本文抜粋 ::
1.文部科学省は定期昇給分の予算をつけていたにもかかわらず、本学のシミュレーションでは定期昇給分(後に定期昇給相当分と訂正)の4,400万円が不足することになるということですが、その算定根拠は不明です。本当に16年度に4,400万円が不足するのかさえ不明です。
2.文部科学省は非常勤講師分の予算をつけていたにもかかわらず、通常の手続きを踏まえない学長裁定によって、4月以降の非常勤講師予算8,900万円を半減して流用することで不足分を補填しようとしました。さらに、新聞でこれが報道されるやいなや、先の見通しもないままに、この学長裁定を事実上撤回しました。

記録一覧 ::

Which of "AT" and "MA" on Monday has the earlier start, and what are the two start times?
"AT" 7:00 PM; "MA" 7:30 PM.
==
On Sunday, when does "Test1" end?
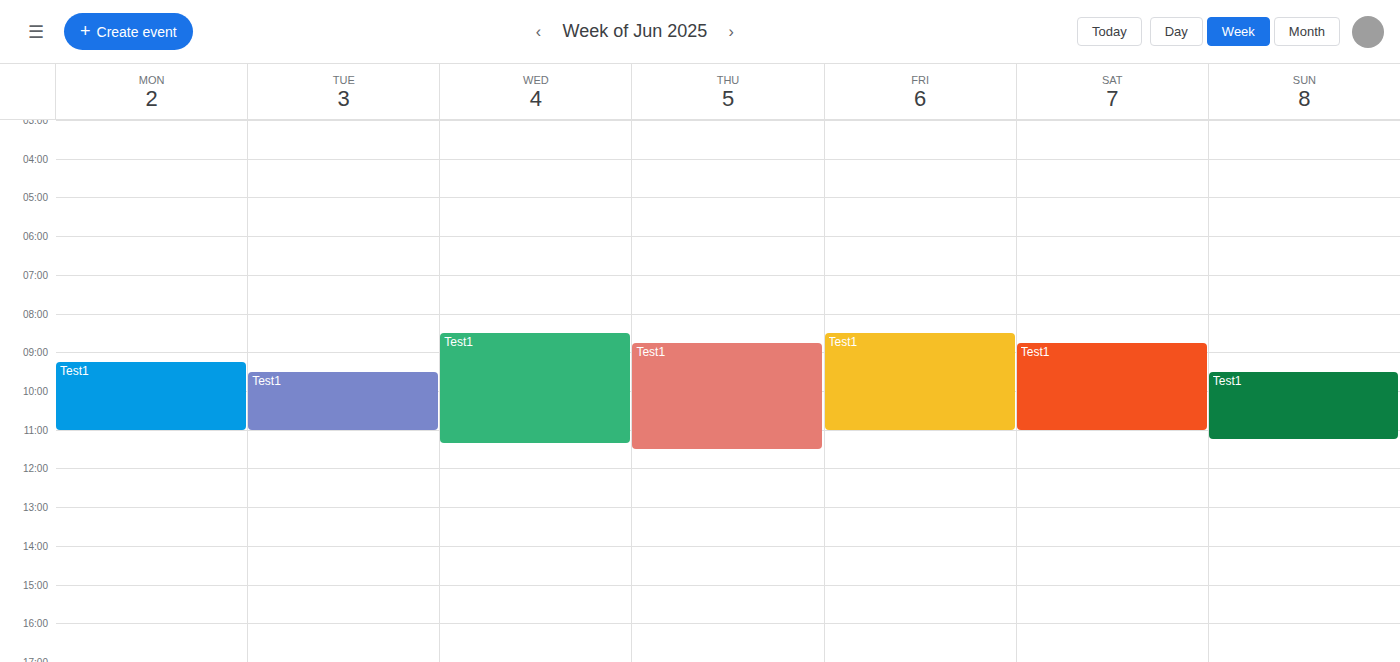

課題 ::
a: 予算をめぐる文章のうち、「1.文部科学省は定期昇給分の」から始まり「長裁定を事実上撤回しました。」で終わる部分を一字一句変えずに引用してください。
b: 予算をめぐる文章について、次の問いに答えてください。
(i) 本学のシミュレーションで不足するとされた定期昇給相当分の金額はいくらですか。
(ii) 学長裁定で半減して流用しようとした、4月以降の非常勤講師予算の金額はいくらですか。
(iii) 学長裁定が事実上撤回されたのは、何が起きてすぐのことですか。
c: 予算をめぐる文章を、示されている最後の文のあとから書き進めてください。

解答一覧 ::
a:
1.文部科学省は定期昇給分の予算をつけていたにもかかわらず、本学のシミュレーションでは定期昇給分(後に定期昇給相当分と訂正)の4,400万円が不足することになるということですが、その算定根拠は不明です。本当に16年度に4,400万円が不足するのかさえ不明です。
2.文部科学省は非常勤講師分の予算をつけていたにもかかわらず、通常の手続きを踏まえない学長裁定によって、4月以降の非常勤講師予算8,900万円を半減して流用することで不足分を補填しようとしました。さらに、新聞でこれが報道されるやいなや、先の見通しもないままに、この学長裁定を事実上撤回しました。

b:
(i) 4,400万円
(ii) 8,900万円
(iii) 新聞で報道されたこと

c:
3.全学説明会において、会計課長からは、シミュレーションの結果であると繰り返されるだけで、いくら要求しても算定プロセスも基礎資料もまったく示されませんでした。不足の根拠が不明なまま、学長は、会計課長の「非常勤講師予算削減が無理なら研究費で補填」という発言を容認し、さらに、自らは「金のことはわからない」、「見切り発車だ」とさえ発言しました。

 200人に及ぶ非常勤講師については、すでに授業担当の内諾をもらった上に、シラバスの作成まで依頼しており、時期的に見ても、一方的にこちらから断ることは社会通念上許されないものでした。また、現在のカリキュラムは非常勤講師を前提として作成されており、突然の削減は、授業に深刻な影響が出るところでした。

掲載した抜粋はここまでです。